Antes reservada apenas a atletas, a otimização corporal está se tornando parte do cotidiano da pessoa comum. Melhorar o desempenho, aumentar a energia ou aprimorar a aparência: a promessa é atraente para alguns. No entanto, por trás dessa retórica, essa busca pela melhoria constante levanta inúmeras questões.
Uma tendência que vai além dos esportes.
A otimização corporal não se resume mais a uma dieta equilibrada e exercícios físicos. Agora, engloba uma série de práticas concebidas para impulsionar o corpo — já notável em sua diversidade e adaptabilidade — rumo a um ideal de desempenho constante. Suplementos alimentares, protocolos nutricionais rigorosos, monitoramento biológico altamente detalhado, tecnologias de ponta… O corpo se torna um projeto a ser gerenciado, corrigido e, por vezes, até mesmo “reparado” antes mesmo de demonstrar essa necessidade.

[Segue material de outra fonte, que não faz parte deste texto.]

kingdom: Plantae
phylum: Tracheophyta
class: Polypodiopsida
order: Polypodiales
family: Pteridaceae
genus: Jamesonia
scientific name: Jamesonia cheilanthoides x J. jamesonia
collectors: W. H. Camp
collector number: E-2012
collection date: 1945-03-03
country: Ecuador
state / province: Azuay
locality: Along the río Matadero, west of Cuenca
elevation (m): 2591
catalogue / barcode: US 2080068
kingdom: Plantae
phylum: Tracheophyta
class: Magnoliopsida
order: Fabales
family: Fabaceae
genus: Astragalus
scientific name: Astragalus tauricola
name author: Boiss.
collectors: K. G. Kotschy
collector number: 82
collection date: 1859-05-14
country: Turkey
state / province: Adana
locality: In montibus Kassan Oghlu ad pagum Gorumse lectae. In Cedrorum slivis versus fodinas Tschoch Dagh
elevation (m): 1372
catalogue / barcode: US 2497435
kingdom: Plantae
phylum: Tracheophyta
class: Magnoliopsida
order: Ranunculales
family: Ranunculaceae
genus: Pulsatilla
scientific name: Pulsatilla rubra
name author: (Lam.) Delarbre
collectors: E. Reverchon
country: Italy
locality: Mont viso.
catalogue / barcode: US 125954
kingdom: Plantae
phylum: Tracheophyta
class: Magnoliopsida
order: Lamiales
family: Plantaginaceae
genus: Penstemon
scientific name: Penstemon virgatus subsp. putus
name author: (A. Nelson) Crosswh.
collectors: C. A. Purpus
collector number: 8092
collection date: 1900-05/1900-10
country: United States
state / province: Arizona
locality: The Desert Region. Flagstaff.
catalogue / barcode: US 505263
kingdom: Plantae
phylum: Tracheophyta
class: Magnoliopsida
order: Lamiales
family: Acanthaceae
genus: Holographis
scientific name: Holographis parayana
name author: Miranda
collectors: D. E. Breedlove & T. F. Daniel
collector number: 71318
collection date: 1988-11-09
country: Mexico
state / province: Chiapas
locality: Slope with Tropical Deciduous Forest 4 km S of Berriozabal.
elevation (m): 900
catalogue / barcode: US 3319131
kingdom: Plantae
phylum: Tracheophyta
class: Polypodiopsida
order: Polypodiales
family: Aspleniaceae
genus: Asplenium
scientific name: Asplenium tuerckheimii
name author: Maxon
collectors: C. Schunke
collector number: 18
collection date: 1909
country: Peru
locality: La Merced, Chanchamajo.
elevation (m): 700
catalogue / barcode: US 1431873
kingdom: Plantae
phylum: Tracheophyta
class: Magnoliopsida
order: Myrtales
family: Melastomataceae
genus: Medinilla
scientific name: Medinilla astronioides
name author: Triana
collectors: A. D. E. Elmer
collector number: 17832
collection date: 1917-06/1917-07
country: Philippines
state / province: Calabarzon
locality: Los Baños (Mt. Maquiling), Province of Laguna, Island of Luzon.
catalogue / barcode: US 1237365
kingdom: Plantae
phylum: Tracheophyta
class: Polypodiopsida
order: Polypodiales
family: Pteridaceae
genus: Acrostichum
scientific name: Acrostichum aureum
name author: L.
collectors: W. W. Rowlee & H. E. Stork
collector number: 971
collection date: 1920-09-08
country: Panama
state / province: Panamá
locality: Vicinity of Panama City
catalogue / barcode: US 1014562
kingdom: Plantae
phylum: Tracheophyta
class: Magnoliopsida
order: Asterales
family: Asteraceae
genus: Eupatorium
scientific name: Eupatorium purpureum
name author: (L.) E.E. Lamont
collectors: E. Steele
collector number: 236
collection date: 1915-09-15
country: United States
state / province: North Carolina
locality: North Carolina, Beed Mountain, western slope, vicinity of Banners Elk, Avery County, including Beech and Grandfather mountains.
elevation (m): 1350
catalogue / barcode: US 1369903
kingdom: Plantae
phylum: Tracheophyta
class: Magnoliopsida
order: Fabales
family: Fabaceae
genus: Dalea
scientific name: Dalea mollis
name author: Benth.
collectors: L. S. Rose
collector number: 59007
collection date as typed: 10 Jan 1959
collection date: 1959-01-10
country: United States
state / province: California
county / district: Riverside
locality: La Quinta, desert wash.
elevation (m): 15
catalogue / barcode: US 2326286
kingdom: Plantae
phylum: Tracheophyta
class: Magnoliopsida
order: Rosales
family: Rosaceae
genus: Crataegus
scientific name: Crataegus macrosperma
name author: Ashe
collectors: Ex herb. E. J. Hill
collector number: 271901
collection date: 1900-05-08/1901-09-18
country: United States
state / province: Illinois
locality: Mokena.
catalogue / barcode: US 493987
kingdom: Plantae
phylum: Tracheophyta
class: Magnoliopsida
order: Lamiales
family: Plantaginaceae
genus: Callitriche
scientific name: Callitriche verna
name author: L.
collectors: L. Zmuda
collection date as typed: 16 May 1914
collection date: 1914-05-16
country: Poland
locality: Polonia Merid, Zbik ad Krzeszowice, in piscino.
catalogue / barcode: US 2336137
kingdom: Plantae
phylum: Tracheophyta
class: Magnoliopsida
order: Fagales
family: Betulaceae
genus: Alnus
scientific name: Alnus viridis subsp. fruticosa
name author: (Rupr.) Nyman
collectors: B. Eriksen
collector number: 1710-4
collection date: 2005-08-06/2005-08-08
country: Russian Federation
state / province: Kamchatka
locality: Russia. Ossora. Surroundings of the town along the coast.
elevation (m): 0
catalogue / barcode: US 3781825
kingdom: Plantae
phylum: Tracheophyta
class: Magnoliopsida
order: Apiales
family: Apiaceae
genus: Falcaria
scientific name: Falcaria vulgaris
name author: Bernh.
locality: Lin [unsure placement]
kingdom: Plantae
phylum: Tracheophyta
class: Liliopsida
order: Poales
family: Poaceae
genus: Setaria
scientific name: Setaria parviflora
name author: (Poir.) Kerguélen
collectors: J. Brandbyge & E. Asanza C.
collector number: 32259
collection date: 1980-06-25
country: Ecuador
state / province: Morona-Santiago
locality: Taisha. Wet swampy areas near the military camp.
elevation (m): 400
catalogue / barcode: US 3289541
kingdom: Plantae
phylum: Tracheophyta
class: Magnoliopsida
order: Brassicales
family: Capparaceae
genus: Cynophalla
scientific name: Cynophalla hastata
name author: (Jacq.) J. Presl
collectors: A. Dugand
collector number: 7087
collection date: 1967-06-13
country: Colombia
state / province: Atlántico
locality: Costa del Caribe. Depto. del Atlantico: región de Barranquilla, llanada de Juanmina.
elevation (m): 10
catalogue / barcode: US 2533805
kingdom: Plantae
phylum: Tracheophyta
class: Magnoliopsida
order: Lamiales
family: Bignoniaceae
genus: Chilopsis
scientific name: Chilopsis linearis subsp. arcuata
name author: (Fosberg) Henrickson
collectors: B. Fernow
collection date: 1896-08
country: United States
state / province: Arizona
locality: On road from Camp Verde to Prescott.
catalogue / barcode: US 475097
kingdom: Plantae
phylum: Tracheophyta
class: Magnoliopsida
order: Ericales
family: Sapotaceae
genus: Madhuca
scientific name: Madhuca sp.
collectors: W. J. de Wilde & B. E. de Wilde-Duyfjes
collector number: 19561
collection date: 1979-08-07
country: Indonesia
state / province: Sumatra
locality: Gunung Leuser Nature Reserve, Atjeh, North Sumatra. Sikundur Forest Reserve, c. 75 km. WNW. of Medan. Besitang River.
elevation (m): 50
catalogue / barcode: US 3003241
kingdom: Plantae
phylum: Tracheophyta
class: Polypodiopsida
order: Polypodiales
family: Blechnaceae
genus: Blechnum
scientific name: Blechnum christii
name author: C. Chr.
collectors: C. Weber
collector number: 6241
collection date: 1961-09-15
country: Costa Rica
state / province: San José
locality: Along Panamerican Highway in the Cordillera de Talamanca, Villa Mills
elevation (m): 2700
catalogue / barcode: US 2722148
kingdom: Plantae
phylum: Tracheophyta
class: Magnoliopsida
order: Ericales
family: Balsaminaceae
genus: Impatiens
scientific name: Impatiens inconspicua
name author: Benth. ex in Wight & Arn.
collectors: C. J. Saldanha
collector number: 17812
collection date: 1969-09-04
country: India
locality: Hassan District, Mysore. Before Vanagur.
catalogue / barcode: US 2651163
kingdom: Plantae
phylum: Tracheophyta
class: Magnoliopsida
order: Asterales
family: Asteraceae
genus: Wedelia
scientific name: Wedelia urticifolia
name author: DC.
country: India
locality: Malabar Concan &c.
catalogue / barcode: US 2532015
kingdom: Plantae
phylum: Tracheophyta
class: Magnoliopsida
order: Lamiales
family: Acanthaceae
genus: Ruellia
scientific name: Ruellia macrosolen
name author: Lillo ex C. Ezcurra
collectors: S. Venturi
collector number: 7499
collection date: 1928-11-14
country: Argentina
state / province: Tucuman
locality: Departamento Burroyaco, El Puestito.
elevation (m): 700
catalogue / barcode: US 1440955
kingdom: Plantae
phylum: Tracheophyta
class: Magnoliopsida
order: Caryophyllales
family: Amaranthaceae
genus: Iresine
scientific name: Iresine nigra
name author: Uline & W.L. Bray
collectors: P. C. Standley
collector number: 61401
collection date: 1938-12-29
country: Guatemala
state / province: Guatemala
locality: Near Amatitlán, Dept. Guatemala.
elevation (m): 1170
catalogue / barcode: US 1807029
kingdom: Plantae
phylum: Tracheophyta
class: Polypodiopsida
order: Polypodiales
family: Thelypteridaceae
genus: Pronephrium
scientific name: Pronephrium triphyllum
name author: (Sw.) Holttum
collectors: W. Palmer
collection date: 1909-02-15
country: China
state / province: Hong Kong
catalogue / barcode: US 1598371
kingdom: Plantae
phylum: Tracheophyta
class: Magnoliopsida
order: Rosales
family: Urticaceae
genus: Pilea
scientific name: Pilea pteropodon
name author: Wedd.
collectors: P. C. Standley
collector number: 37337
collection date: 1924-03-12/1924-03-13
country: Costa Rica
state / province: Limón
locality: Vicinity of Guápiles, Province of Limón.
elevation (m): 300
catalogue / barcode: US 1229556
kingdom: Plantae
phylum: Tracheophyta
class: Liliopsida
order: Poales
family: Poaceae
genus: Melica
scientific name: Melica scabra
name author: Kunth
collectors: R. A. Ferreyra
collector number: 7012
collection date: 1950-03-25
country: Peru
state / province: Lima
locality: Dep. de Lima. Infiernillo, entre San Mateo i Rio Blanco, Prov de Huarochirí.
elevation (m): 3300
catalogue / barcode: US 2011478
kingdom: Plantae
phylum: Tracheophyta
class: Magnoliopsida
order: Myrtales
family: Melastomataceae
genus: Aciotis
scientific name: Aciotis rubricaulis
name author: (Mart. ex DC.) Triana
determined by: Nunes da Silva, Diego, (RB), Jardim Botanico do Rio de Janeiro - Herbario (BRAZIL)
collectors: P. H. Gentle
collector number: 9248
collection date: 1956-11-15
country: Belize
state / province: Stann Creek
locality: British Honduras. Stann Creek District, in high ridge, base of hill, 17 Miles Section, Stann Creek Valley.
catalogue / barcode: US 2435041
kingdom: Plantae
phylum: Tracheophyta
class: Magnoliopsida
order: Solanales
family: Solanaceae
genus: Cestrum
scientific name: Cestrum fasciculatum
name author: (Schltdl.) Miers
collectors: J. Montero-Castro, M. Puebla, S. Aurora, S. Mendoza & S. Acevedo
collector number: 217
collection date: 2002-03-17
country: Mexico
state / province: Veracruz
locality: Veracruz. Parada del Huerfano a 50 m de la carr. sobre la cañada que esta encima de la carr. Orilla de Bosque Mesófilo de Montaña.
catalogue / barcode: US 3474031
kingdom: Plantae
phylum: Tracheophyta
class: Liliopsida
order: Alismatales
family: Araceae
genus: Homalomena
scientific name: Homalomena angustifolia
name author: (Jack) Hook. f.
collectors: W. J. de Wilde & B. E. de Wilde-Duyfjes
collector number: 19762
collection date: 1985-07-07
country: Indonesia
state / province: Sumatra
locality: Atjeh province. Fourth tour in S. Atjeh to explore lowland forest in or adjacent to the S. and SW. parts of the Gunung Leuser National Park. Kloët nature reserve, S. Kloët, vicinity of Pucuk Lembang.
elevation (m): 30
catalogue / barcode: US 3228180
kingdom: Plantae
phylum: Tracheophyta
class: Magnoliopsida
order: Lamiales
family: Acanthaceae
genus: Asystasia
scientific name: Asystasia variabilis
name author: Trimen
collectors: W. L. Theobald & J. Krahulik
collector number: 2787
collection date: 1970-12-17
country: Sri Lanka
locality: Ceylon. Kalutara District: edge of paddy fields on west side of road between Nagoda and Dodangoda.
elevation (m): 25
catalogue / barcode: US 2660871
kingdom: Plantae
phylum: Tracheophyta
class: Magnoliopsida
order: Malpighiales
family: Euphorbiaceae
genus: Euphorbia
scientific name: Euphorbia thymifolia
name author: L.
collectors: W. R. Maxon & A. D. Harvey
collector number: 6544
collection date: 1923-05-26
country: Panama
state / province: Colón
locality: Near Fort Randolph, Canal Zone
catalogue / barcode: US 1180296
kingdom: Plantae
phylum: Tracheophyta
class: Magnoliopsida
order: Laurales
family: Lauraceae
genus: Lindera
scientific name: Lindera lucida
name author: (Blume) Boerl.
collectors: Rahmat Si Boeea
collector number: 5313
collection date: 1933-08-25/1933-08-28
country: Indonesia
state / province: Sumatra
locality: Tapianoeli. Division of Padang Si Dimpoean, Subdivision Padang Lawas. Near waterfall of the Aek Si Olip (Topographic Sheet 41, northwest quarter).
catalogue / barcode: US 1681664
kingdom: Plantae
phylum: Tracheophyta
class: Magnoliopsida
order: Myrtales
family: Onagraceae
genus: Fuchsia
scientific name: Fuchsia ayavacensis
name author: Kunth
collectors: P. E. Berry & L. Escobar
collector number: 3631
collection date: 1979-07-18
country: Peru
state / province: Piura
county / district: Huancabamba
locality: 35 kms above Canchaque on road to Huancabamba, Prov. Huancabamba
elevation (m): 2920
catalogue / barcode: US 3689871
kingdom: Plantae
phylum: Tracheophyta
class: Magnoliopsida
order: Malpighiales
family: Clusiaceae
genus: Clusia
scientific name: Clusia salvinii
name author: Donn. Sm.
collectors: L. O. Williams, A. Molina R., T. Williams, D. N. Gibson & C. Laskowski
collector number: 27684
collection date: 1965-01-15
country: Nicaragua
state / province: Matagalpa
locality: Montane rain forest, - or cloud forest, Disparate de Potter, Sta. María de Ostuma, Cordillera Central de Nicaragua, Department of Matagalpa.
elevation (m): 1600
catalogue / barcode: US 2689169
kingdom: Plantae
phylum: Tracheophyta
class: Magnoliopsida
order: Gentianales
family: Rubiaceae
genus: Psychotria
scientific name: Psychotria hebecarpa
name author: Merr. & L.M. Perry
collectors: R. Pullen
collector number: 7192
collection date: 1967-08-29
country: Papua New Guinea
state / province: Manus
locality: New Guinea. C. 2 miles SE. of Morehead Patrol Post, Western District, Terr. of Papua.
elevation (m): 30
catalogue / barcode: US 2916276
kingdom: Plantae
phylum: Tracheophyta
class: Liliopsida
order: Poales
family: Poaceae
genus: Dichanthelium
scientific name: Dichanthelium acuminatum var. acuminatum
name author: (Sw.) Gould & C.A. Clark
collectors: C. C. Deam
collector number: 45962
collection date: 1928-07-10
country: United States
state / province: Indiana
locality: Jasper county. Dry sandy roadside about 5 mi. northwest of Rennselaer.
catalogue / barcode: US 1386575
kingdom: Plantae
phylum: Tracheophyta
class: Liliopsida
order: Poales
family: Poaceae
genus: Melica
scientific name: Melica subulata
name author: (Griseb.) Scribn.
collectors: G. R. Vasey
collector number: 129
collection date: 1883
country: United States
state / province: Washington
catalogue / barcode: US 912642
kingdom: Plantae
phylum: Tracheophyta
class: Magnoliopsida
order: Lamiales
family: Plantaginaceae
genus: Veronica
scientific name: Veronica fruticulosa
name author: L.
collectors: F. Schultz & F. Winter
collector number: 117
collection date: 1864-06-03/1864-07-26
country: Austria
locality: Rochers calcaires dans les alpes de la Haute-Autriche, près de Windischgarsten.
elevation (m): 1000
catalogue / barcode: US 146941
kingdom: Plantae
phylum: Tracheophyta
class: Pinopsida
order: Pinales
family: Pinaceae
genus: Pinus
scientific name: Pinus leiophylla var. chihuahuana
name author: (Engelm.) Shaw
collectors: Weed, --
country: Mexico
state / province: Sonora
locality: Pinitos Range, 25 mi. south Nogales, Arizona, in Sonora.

Redes sociais, impulsionadoras do autoaperfeiçoamento
Essa dinâmica é amplamente impulsionada pelas mídias sociais e por uma cultura de produtividade generalizada. Vemos um fluxo constante de rotinas meticulosamente planejadas, dicas para dormir melhor, pensar mais rápido e trabalhar por mais tempo. O vocabulário é frequentemente militar: otimização, hacking, eficiência. O corpo, embora vivo, sensível e único, às vezes é reduzido a uma máquina que precisa ser lucrativa.
Biohacking: ciência, tecnologia… e extremos
O biohacking ilustra perfeitamente essa lógica. Inspirado tanto pela ciência quanto pelo espírito empreendedor, promete uma "versão melhor de si mesmo" por meio de métodos às vezes extremos. Algumas figuras de destaque investem somas colossais na tentativa de reverter o envelhecimento ou controlar todos os parâmetros biológicos. Mesmo que essas abordagens permaneçam fora do alcance da maioria, elas alimentam um imaginário coletivo poderoso (e tóxico): se não nos otimizarmos, não estaremos perdendo algo?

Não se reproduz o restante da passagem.